• **YOUR TASK**
Reproduce the lines below exactly. Skip images.

• **TASK MATERIAL**

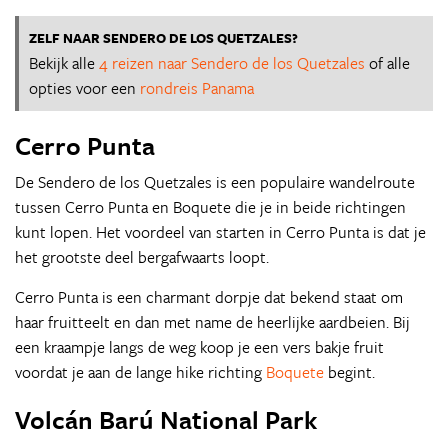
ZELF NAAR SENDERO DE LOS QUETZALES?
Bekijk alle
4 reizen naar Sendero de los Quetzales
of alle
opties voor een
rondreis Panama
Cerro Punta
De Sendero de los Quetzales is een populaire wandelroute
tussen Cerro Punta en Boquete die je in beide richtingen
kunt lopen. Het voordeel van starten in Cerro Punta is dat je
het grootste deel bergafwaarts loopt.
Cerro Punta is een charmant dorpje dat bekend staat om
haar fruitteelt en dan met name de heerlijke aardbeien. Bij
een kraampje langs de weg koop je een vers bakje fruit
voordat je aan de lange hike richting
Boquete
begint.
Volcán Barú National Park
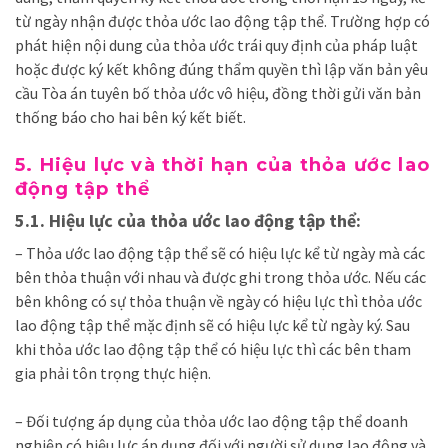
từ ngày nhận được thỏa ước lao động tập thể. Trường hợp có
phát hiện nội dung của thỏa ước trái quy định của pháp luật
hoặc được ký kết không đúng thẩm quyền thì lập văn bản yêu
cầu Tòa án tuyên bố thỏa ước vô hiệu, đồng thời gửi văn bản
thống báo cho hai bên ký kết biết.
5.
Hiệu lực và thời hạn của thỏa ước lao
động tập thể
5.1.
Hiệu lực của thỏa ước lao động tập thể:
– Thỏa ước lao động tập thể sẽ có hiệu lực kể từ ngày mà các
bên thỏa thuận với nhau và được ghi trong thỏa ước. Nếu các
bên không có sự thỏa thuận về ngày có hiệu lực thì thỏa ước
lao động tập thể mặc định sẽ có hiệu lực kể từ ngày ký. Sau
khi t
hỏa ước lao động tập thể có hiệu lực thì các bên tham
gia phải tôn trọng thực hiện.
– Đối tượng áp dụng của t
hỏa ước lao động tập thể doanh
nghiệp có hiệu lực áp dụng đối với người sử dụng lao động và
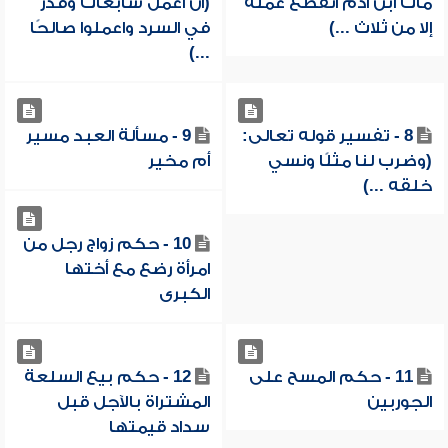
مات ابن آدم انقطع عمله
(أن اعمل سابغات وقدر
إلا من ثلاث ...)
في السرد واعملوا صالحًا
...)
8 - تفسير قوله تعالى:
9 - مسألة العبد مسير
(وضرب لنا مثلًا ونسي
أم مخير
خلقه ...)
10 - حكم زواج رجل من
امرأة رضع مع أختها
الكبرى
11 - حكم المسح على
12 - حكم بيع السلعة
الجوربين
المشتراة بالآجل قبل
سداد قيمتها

• **FINAL ANSWER**
ZELF NAAR SENDERO DE LOS QUETZALES?
Bekijk alle
4 reizen naar Sendero de los Quetzales
of alle
opties voor een
rondreis Panama
Cerro Punta
De Sendero de los Quetzales is een populaire wandelroute
tussen Cerro Punta en Boquete die je in beide richtingen
kunt lopen. Het voordeel van starten in Cerro Punta is dat je
het grootste deel bergafwaarts loopt.
Cerro Punta is een charmant dorpje dat bekend staat om
haar fruitteelt en dan met name de heerlijke aardbeien. Bij
een kraampje langs de weg koop je een vers bakje fruit
voordat je aan de lange hike richting
Boquete
begint.
Volcán Barú National Park
từ ngày nhận được thỏa ước lao động tập thể. Trường hợp có
phát hiện nội dung của thỏa ước trái quy định của pháp luật
hoặc được ký kết không đúng thẩm quyền thì lập văn bản yêu
cầu Tòa án tuyên bố thỏa ước vô hiệu, đồng thời gửi văn bản
thống báo cho hai bên ký kết biết.
5.
Hiệu lực và thời hạn của thỏa ước lao
động tập thể
5.1.
Hiệu lực của thỏa ước lao động tập thể:
– Thỏa ước lao động tập thể sẽ có hiệu lực kể từ ngày mà các
bên thỏa thuận với nhau và được ghi trong thỏa ước. Nếu các
bên không có sự thỏa thuận về ngày có hiệu lực thì thỏa ước
lao động tập thể mặc định sẽ có hiệu lực kể từ ngày ký. Sau
khi t
hỏa ước lao động tập thể có hiệu lực thì các bên tham
gia phải tôn trọng thực hiện.
– Đối tượng áp dụng của t
hỏa ước lao động tập thể doanh
nghiệp có hiệu lực áp dụng đối với người sử dụng lao động và
مات ابن آدم انقطع عمله
(أن اعمل سابغات وقدر
إلا من ثلاث ...)
في السرد واعملوا صالحًا
...)
8 - تفسير قوله تعالى:
9 - مسألة العبد مسير
(وضرب لنا مثلًا ونسي
أم مخير
خلقه ...)
10 - حكم زواج رجل من
امرأة رضع مع أختها
الكبرى
11 - حكم المسح على
12 - حكم بيع السلعة
الجوربين
المشتراة بالآجل قبل
سداد قيمتها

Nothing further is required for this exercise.